Human nervous systems were not designed for this level of constant stimulation and persuasion. 

Why have you intentionally stayed away from influencers and AI-driven marketing?

Because I think authenticity matters more than scale. A small business owner who genuinely loves our products means more to me than a giant influencer campaign.

I also think consumers are becoming increasingly aware of manufactured authenticity online. The more artificial everything becomes, the more valuable real human trust becomes.

What concerns you most about where marketing is heading?

The loss of humanity. When every interaction becomes data-driven optimization, businesses start forgetting that people are emotional beings, not just conversion metrics.

As the daughter of an anthropologist, that scares me.

What does authenticity actually look like today?

Authenticity means your values still exist when nobody is applauding you for them.

Your message of “buy less” is almost radical in modern culture. Where did that philosophy come from?

From pure exhaustion! I became deeply disillusioned by endless overconsumption disguised as self-care. We don’t need 14 shampoos. We don’t need constant hauls. We don’t need infinite clutter.

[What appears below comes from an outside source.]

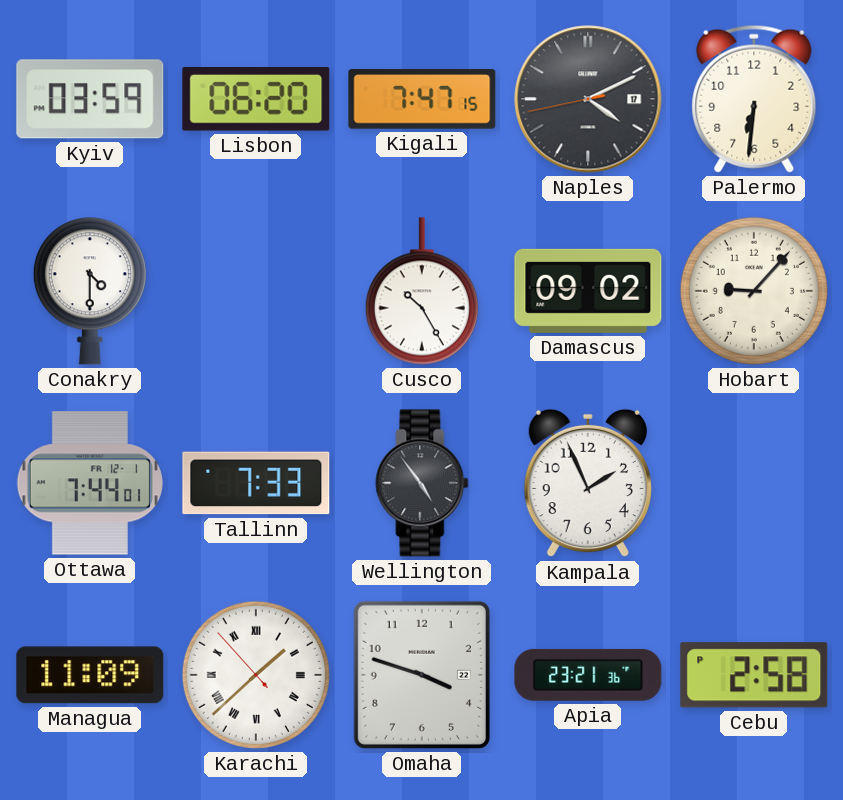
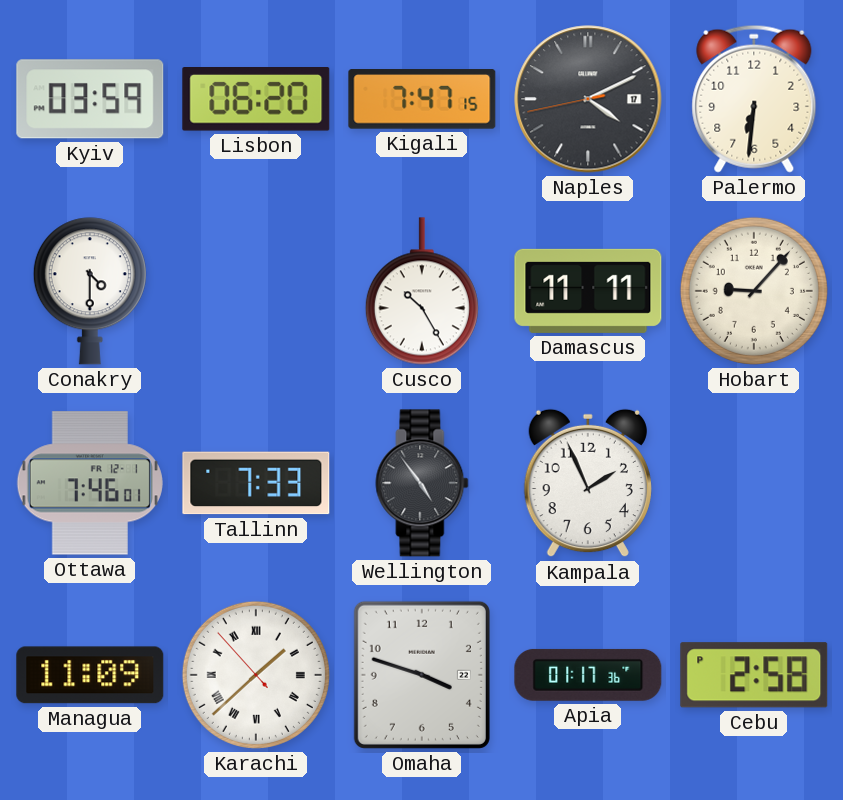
Damascus: 09:02 -> 11:11
Ottawa: 7:44 -> 7:46
Apia: 23:21 -> 01:17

I wanted to build products people genuinely loved and used for a long time.


Motherhood, Perspective & What Really Matters

One line that really stayed with me was: “I love being a mother. I tolerate being an entrepreneur.”

That’s probably the truest thing I’ve ever said. I’m grateful for entrepreneurship, but motherhood reordered my priorities completely. 

Has motherhood changed your definition of success?

Yes and no.  You don't need to be a mother to understand that success can mean "peace". Success is the ability to sustain yourself while doing good for others. Success used to look external. Recognition, growth, achievement.

Now success feels much quieter: Peace, dinner with my family, building a company my children can respect.

Do women today feel pressure to “do it all”?

Constantly. Women are expected to be endlessly productive while also being emotionally available, physically attractive, deeply involved mothers, ambitious professionals, and mentally resilient.

It’s kinda impossible.

I think many women are silently exhausted.

What have your boys taught you about perspective?

Children expose what actually matters very quickly. Kids do not care about your engagement metrics or your sales charts.

They care whether you’re present. That perspective is incredibly grounding.

You also said: “There are no shampoo emergencies.” There’s real wisdom in that.

I had to learn that. When you run a company, everything can start feeling urgent. But most things are not truly important in the grand scheme of life.

Nobody is dying because conditioner shipped late.

How have you learned to separate urgency from importance?

By becoming more protective of my nervous system and my family life. Not every email deserves panic, and not every opportunity deserves access to your peace.

What matters more to you now than it did 10 years ago?

Depth.

Real relationships.
Health.
Time.
Community.
Integrity.
Being emotionally present for my family. Ten years ago I probably would’ve prioritized optics more. Now I care much more about playing an extra round of Monopoly Deal with my husband and 2 boys.


Closing Reflections

What have you learned about building something meaningful?

That meaning usually comes from restraint. From choosing what not to become.

What do you hope people feel when they encounter your brand?

Relief. Like they can exhale a little.

Like someone built this company with actual care instead of just chasing trends and extracting attention.

What do you hope your boys learn from watching you build this company?

That success without integrity is empty. That businesses can still be human. And that it’s okay to build a life that looks different from what culture tells you to chase.

In a world constantly pushing people toward “more,” what have you learned about living well with less?

That "enough" is an incredibly powerful word.

Enough products. Enough money. Enough to share with others. Modern culture rarely tells people they’re allowed to stop chasing.  

But some of the happiest moments in my life came when I finally did.